England fared at first better than the sister isle. The great over-king Ecgbert of Wessex was well able to defend his realm; most of the Viking attacks were beaten off with loss as long as Ecgbert lived (802-838). But under his weaker son Ethelwulf the invasions grew more and more desperate and persistent, till in 850 we find the fatal sign that the Vikings succeeded for the first time in wintering in the land, fortifying themselves in the Kentish isle of Thanet, and defying the fyrd of Wessex to force the narrow waterway that separated it from the mainland.

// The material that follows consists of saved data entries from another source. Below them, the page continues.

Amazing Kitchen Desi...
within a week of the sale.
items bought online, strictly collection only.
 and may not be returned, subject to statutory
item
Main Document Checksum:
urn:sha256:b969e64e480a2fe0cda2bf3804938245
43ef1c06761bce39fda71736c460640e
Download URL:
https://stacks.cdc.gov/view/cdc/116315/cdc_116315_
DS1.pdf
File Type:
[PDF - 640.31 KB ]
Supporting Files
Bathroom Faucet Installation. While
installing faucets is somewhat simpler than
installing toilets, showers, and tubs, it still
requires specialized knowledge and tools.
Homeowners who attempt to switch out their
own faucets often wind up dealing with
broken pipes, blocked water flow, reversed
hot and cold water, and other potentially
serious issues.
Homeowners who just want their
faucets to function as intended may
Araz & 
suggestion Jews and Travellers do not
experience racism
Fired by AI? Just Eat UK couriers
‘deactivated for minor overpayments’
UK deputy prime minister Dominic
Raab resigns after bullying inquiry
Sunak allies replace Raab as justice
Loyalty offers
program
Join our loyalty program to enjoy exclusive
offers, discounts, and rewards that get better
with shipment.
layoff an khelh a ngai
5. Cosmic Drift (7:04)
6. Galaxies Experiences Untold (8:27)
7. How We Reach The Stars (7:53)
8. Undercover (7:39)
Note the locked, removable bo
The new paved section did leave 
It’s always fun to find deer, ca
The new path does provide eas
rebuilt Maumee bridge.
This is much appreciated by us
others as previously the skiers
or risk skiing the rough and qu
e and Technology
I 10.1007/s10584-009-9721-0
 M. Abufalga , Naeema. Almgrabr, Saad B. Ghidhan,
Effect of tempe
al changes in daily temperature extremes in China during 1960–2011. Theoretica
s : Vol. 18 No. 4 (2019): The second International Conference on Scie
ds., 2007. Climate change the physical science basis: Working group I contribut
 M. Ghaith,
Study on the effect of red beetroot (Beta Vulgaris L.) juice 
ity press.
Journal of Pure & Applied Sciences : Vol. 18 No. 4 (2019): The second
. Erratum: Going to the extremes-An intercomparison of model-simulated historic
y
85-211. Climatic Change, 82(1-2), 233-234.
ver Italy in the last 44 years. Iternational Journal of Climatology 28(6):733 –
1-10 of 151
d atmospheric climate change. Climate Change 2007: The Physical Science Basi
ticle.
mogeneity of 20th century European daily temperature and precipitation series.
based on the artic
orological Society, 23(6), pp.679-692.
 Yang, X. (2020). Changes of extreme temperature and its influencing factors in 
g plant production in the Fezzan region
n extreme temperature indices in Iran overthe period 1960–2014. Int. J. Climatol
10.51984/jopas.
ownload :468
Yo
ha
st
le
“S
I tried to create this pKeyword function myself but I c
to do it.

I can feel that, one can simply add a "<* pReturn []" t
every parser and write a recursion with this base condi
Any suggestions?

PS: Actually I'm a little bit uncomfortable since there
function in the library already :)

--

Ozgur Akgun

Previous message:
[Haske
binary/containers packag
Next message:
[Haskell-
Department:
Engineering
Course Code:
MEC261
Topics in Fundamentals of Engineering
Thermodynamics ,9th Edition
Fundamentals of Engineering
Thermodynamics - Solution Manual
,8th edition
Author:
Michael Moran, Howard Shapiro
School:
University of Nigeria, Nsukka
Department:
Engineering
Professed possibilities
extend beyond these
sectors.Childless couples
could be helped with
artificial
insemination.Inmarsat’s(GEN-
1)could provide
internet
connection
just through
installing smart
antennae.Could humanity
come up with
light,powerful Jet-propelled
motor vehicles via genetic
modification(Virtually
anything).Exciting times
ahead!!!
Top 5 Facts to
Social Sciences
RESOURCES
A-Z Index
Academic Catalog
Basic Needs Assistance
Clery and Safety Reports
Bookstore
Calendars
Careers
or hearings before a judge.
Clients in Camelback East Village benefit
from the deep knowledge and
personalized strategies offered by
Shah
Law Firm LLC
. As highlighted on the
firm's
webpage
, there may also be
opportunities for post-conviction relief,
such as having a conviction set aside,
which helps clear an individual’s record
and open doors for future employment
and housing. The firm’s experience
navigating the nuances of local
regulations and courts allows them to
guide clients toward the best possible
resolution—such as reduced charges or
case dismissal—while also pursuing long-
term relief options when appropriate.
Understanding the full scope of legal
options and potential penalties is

The Danes in the Frankish empire had a far harder task than their Norwegian brethren had found in Ireland, and for a long time they showed much greater caution in venturing inland, or accepting battle in the open field. They fled before the face of Lewis the Pious when he marched against them in force, and it was only when the empire was distracted by civil war that they began to strike boldly up the great rivers and plunder the towns of the interior. It was of evil import for the empire that just before the fight of Fontenay they had sailed up the Seine and taken Rouen (841), and that just before the pacification of Verdun they had entered the Loire and burnt the great port of Nantes.